- [Texto do exercício]
- - -

O que se sabe é que a depressão pós-parto em mães pobres é bastante frequente. Também já é consenso que a psicopatologia (doenças psicológicas) dos pais é fator de risco de transtornos mentais nos filhos. Por exemplo: 40% dos filhos de pais deprimidos apresentam um ou mais transtornos mentais.

Além disso, a depressão materna acaba interferindo negativamente nas relações familiares, causando tensões entre mães e pais, mães e filhos, pais e filhos, o que reflete nos cuidados com o bebê, levando-o a vivenciar dificuldades cognitivas no decorrer da infância.

O estudo em Pelotas quer revelar as consequências da depressão materna nos dois primeiros anos de vida, mostrar que ela atinge muito mais as mães de baixa renda e avaliar, por exemplo, quais os efeitos de transtorno de humor das mães em bebês com três meses.

A ideia é que sejam criadas estratégias de prevenção para combater esse tipo de depressão, um problema grave e comum entre as mães brasileiras, responsável por muitos danos à saúde mental dos filhos no médio e longo prazo.

Diagnóstico, solução, prevenção e avaliação

Ruth pergunta à plateia: “Qual papel a Saúde deve ter no cuidado de uma população?”. Ela explica que, no Centro de Prevenção e Controle de Doenças (CDC), nos EUA, os especialistas dedicam-se a responder essa questão, criando conhecimento, ferramentas e dados concretos para que as comunidades possam prevenir e cuidar da Saúde local.

Muito do que é feito está embasado em dados de avaliações para saber se, de fato, as ações realizadas têm gerado o impacto esperado. Ou seja, a equação precisa preencher estas etapas: detectar o problema, achar a solução, prevenir e avaliar as iniciativas.

“Descobrimos taxas elevadas de crianças com doenças crônicas em famílias de baixa renda. Como elas vão conseguir, sem recursos, propiciar o desenvolvimento de seus filhos?”, indaga.

Por isso, a mudança de comportamentos da família, ambientes e espaços saudáveis são algumas respostas imprescindíveis. O trabalho do Centro foca justamente no melhor acesso desses núcleos familiares à Saúde, por meio de ferramentas específicas. Isso significa dar aos pais capacitação e instrumentos que os ajudem a cuidar melhor de seus filhos, combatendo a violência, o uso de drogas, dentre outros problemas que afetam o equilíbrio e o bem-estar da criança.

- - -

- [Dados fornecidos]
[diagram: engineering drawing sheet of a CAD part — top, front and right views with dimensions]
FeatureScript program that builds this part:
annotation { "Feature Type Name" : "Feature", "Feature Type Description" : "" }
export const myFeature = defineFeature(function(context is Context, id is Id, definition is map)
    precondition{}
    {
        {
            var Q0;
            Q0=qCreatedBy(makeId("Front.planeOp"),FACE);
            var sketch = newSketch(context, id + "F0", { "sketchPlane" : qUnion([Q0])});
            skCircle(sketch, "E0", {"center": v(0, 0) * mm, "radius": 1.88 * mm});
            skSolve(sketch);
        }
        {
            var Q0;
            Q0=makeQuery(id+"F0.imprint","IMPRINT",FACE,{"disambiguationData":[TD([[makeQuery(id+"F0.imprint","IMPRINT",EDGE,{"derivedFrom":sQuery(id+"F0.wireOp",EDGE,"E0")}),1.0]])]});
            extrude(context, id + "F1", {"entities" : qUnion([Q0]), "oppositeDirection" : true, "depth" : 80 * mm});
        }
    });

- - -

- [Conjunto de tarefas]
1. Responda com base no texto sobre depressão materna:
(a) Que percentual dos filhos de pais deprimidos apresenta um ou mais transtornos mentais?
(b) Em que cidade é feito o estudo sobre as consequências da depressão materna nos dois primeiros anos de vida?
(c) Quais etapas a equação precisa preencher?
2. Transcreva do texto sobre depressão materna o trecho que começa em "O que se sabe" e vai até "com três meses.".
As linhas apresentadas constituem material independente do texto.

- [Respostas]
1.
(a) 40% dos filhos de pais deprimidos apresentam um ou mais transtornos mentais.
(b) O estudo é feito em Pelotas.
(c) A equação precisa preencher as etapas de detectar o problema, achar a solução, prevenir e avaliar as iniciativas.

2.
O que se sabe é que a depressão pós-parto em mães pobres é bastante frequente. Também já é consenso que a psicopatologia (doenças psicológicas) dos pais é fator de risco de transtornos mentais nos filhos. Por exemplo: 40% dos filhos de pais deprimidos apresentam um ou mais transtornos mentais.

Além disso, a depressão materna acaba interferindo negativamente nas relações familiares, causando tensões entre mães e pais, mães e filhos, pais e filhos, o que reflete nos cuidados com o bebê, levando-o a vivenciar dificuldades cognitivas no decorrer da infância.

O estudo em Pelotas quer revelar as consequências da depressão materna nos dois primeiros anos de vida, mostrar que ela atinge muito mais as mães de baixa renda e avaliar, por exemplo, quais os efeitos de transtorno de humor das mães em bebês com três meses.